3.4. If the Client seeks information about future changes in the list of sub-processors a request can be sent to info@monkeydata.com. The Provider shall inform the Clients requesting so within fourteen (14) days before the change takes effect. The Client may object against the change within this deadline. Legitimate objections must include documented violation of the principles of personal data protection by the sub-processor.

3.5. In serious cases involving threatening of data security or Service operation he Provider shall be entitled to change the sub-processor without prior notification of the Client. In such case the Provider shall be liable to notify the change to the Client ex post and the right of the Client for filing a legitimate objection shall not be affected.

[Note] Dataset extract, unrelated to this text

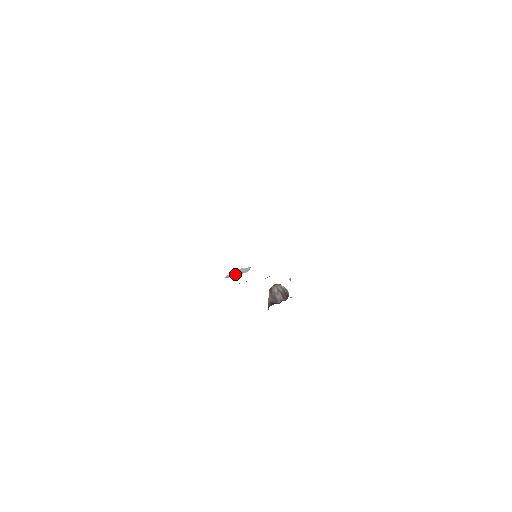
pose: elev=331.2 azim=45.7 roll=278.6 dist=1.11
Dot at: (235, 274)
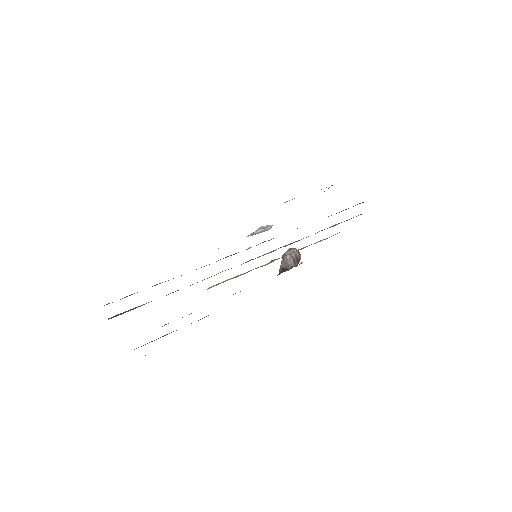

3.6. The Provider hereby agrees to adopt measures preventing unauthorized or inadvertent access to the personal data, their alteration, destruction or loss, unauthorized transfers, processing and other misuses of the personal data. The Provider hereby agrees to secure the personal data processing by the following means, including but not limited to:

  • The Provider has adopted and will maintain technical and organizational measures corresponding to the risk level to prevent unauthorized or inadvertent access to the personal data, their alteration, destruction or loss, unauthorized transfers, processing and other misuses of the personal data.
  • Authorized representatives of the Provider processing personal data under these terms and conditions are liable to keep confidential both the processed personal data and the security measures whose disclosure might threaten security of the data. The Provider shall assure documented binding its representatives with this liability. The Provider shall assure survival of this liability of its authorized representatives even after their employment or other relationship termination with the Provider.
  • The Provider shall provide the Client with all information needed to document compliance herewith and with the GDPR, and permit audits, including inspections performed by the Client or another auditor authorized by the user.

3.7. The Provider is entitled to use the data provided by the Client for the following purposes: for internal use by the Provider and for processing and publication in accumulated anonymous form (such as for the purpose of various studies, statistical reports, info graphics, case studies etc.).

4. Client´s Right to Export Data

4.1. The Client shall be entitled any time to export data in machine readable formats in any manner permitted by the Service.

5. Data Deletion

5.1. Data provided by the Client for processing by the Provider´s Service shall be deleted in thirty (30) days.

5.2. In thirty (30) days from the account deletion the Provider shall also delete Client´s data from the Service backups.

5.3. The Service logs which may include Client account activity records shall be deleted by the Provider in one (1) year from the account deletion.

6. Miscellaneous

6.1. The Client hereby agrees to inform the Provider without delay about all facts known to the Client which might negatively affect due and timely fulfillment of the liability following from this agreement and to provide the necessary assistance to the Provider for the purpose of facilitation of fulfillment hereof.

7. Agreement Term and Effectiveness Date

7.1. This agreement is executed for a limited period from its effectiveness date to the date of the Service termination for any reason.

7.2. This agreement comes to force and effect on 25 May 2018.